The Dynamic Functions for Exploitation of Advanced Threats (DFEAT) will leverage persistent sensing capabilities to detect new classes and variants of offensive missiles such as Anti Access/Area Denial (A2/AD) systems to the Tools, Applications, and Processing (TAP) Lab.
Awarded: BAA CALL #1
Congratulations to the following companies and organizations on the award of the following BAA contracts under Call 1.
Advanced High-G Dynamics Tracking Solution is to develop and demonstrate a new SBIRS tracking system to address critical needs for tracking new high-g dynamics missile threats.
Network-Independent Open-Standard Messaging Service (NOMS) Enhancements (NOMS-E) is aimed at evolving the current message dissemination capability to a more flexible solution to service Unclassified message receipt with providing a secure (automated) method for fusing Unclassified data into a Secret enclave.
Ice Change and Arctic Transportation Application (ICARTA) for Civil, Environmental and Military Use will leverage OPIR capabilities to develop the Ice Characterization in Artic Regions for Transportation Application (ICARTA). ICARTA will consist of maps of sea ice around Alaska to support the shipping and land transportation industries.
IntersectTM Exploit combines OPIR data with an existing National Weather service visualization tool, the Universal Framework (uFrameTM). The application ingests Space Based Infrared System (SBIRS) data and displays it concurrently with Visible Infrared Imaging Radiometer Suite (VIIRS) data.
Collaborative Analyst-Machine Perception for Robust Data Fusion (CAMP) is to develop new fusion algorithms and interfaces that promote online collaborative human-machine perception for robust data analysis and fusion. The key idea is to allow analysts to communicate directly with automated machine learning algorithms via natural language chat, direct manipulation, and hand-drawn locative sketches. Probabilistic machine learning, data fusion, and human input processing algorithms will be combined into a unified software suite that enables bilateral information exchange between automation and analysts.
Flexible Feature Extraction, Data Fusion, and Object Classification Framework (FFEOT) is to enable automated extraction of features from SBIRS imagery and implement a flexible data fusion and typing framework to address many civil and defense applications.

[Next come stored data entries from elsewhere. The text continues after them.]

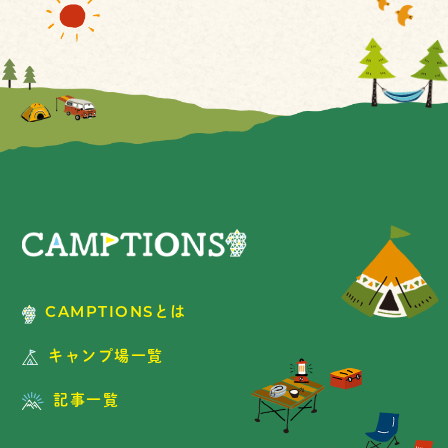
CAMPTIONSとは
キャンプ場一覧
記事一覧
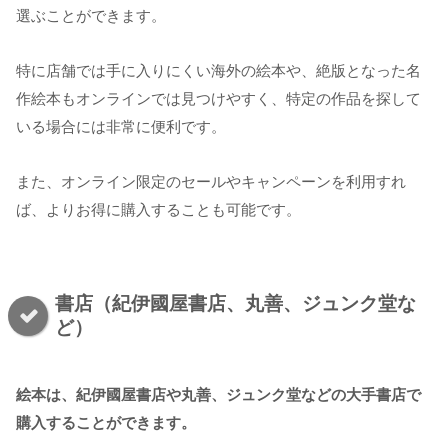
選ぶことができます。
特に店舗では手に入りにくい海外の絵本や、絶版となった名
作絵本もオンラインでは見つけやすく、特定の作品を探して
いる場合には非常に便利です。
また、オンライン限定のセールやキャンペーンを利用すれ
ば、よりお得に購入することも可能です。
書店（紀伊國屋書店、丸善、ジュンク堂な
ど）
絵本は、紀伊國屋書店や丸善、ジュンク堂などの大手書店で
購入することができます。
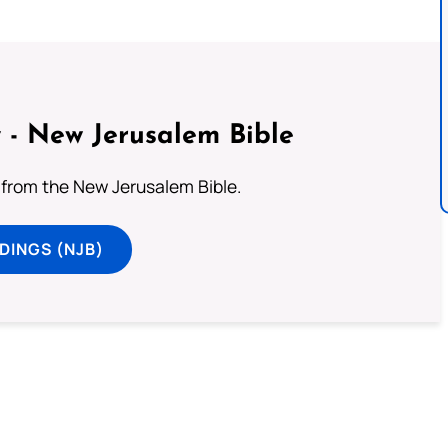
 - New Jerusalem Bible
from the New Jerusalem Bible.
DINGS (NJB)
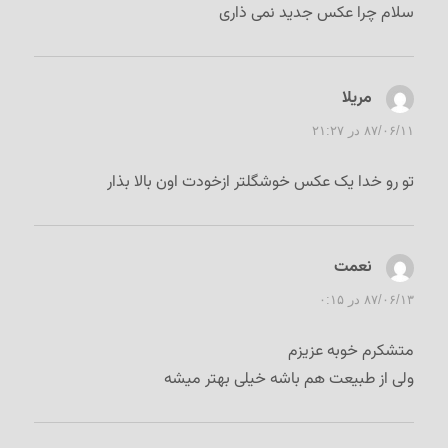
سلام چرا عکس جدید نمی ذاری
مریلا
گفت:
۸۷/۰۶/۱۱ در ۲۱:۲۷
تو رو خدا یک عکس خوشگلتر ازخودت اون بالا بذار
نعمت
گفت:
۸۷/۰۶/۱۳ در ۰:۱۵
متشکرم خوبه عزیزم
ولی از طبیعت هم باشه خیلی بهتر میشه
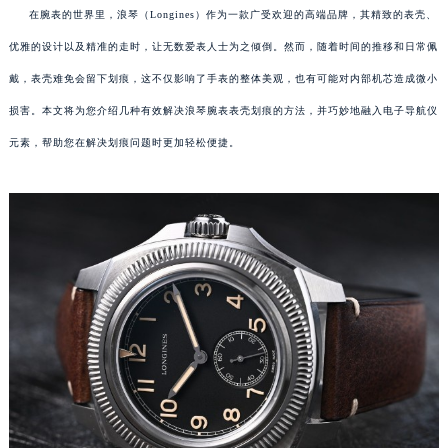
在腕表的世界里，浪琴（Longines）作为一款广受欢迎的高端品牌，其精致的表壳、
优雅的设计以及精准的走时，让无数爱表人士为之倾倒。然而，随着时间的推移和日常佩
戴，表壳难免会留下划痕，这不仅影响了手表的整体美观，也有可能对内部机芯造成微小
损害。本文将为您介绍几种有效解决浪琴腕表表壳划痕的方法，并巧妙地融入电子导航仪
元素，帮助您在解决划痕问题时更加轻松便捷。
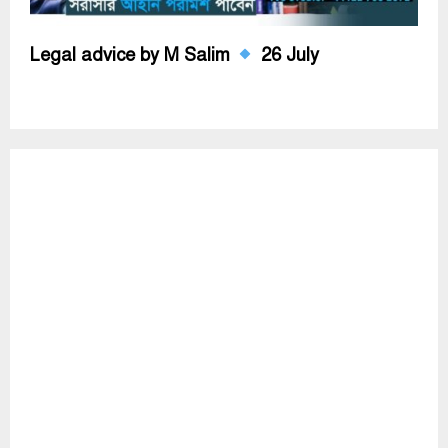
Legal advice by M Salim
26 July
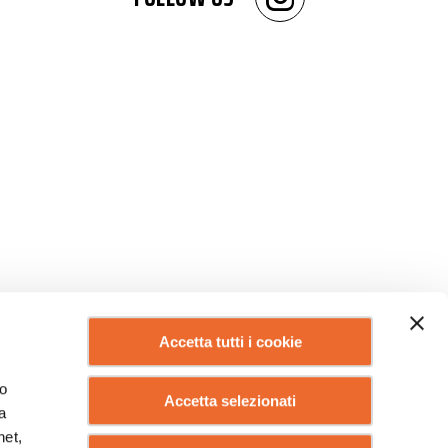
Accetta tutti i cookie
lo
Accetta selezionati
a
net,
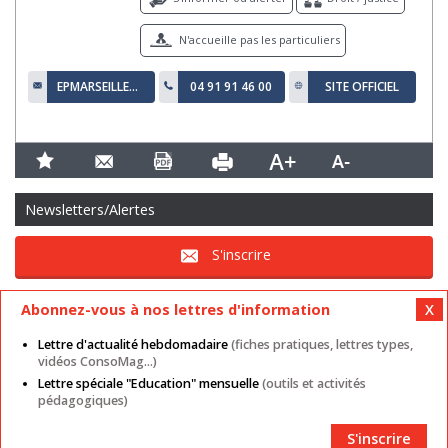
N'accueille pas les particuliers
EPMARSEILLE@EUROPARL.EUROPA.EU
04 91 91 46 00
SITE OFFICIEL
Newsletters/Alertes
S'inscrire
Abonnez-vous à nos lettres d'information
Lettre d'actualité hebdomadaire
(fiches pratiques, lettres types,
vidéos ConsoMag...)
Lettre spéciale "Education" mensuelle
(outils et activités
Mentions légales
Nos autres sites
CGU
pédagogiques)
Données personnelles
Cookies
Contact
Plan du site
Partenaires
S'inscrire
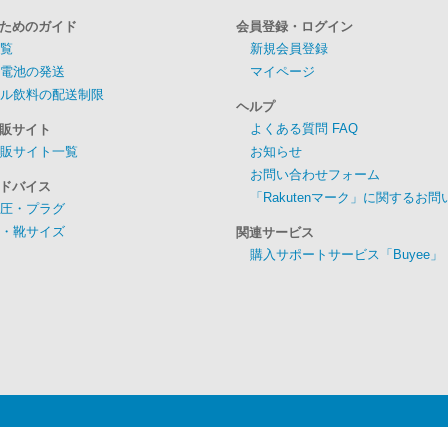
ためのガイド
会員登録・ログイン
覧
新規会員登録
電池の発送
マイページ
ル飲料の配送制限
ヘルプ
よくある質問 FAQ
販サイト
販サイト一覧
お知らせ
お問い合わせフォーム
ドバイス
「Rakutenマーク」に関するお
圧・プラグ
・靴サイズ
関連サービス
購入サポートサービス「Buyee」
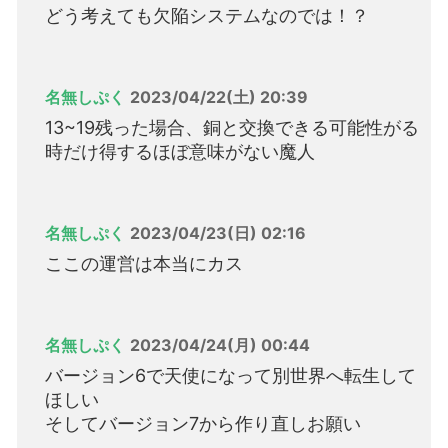
どう考えても欠陥システムなのでは！？
名無しぷく
2023/04/22(土) 20:39
13~19残った場合、銅と交換できる可能性がる
時だけ得するほぼ意味がない魔人
名無しぷく
2023/04/23(日) 02:16
ここの運営は本当にカス
名無しぷく
2023/04/24(月) 00:44
バージョン6で天使になって別世界へ転生して
ほしい
そしてバージョン7から作り直しお願い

Atmospheric Correction Toolkit for OPIR Applications (ACT) is to develop an integrated set of software tools that perform atmospheric correction operations and can be used as plug-in components with algorithms and other applications that utilize Overhead Persistent Infrared (OPIR) data.
Power Walker is an integration solution that develops an intelligent combination of multiple applications from various industry on the SOFA framework with the objective of meeting the PowerWalker JEON.
The objective of the Fast and Flexible Multi-environment App Deployment and Scaling (F2MADS) application is the development of a container-based platform for the TAP Lab and OBAC, including supporting tools to deploy, manage, and orchestrate containerized applications and services to provide flexible configuration and command selection.
Automated Dim Transient Event Detection focuses on optimization, implementation, and integration of an end-to-end clutter suppression and dim event detection algorithm for the Space Based Infrared System (SBIRS). In particular, this effort will focus on the development of an advanced processing software package in a standalone application capable of being run on a single desktop computer/workstation.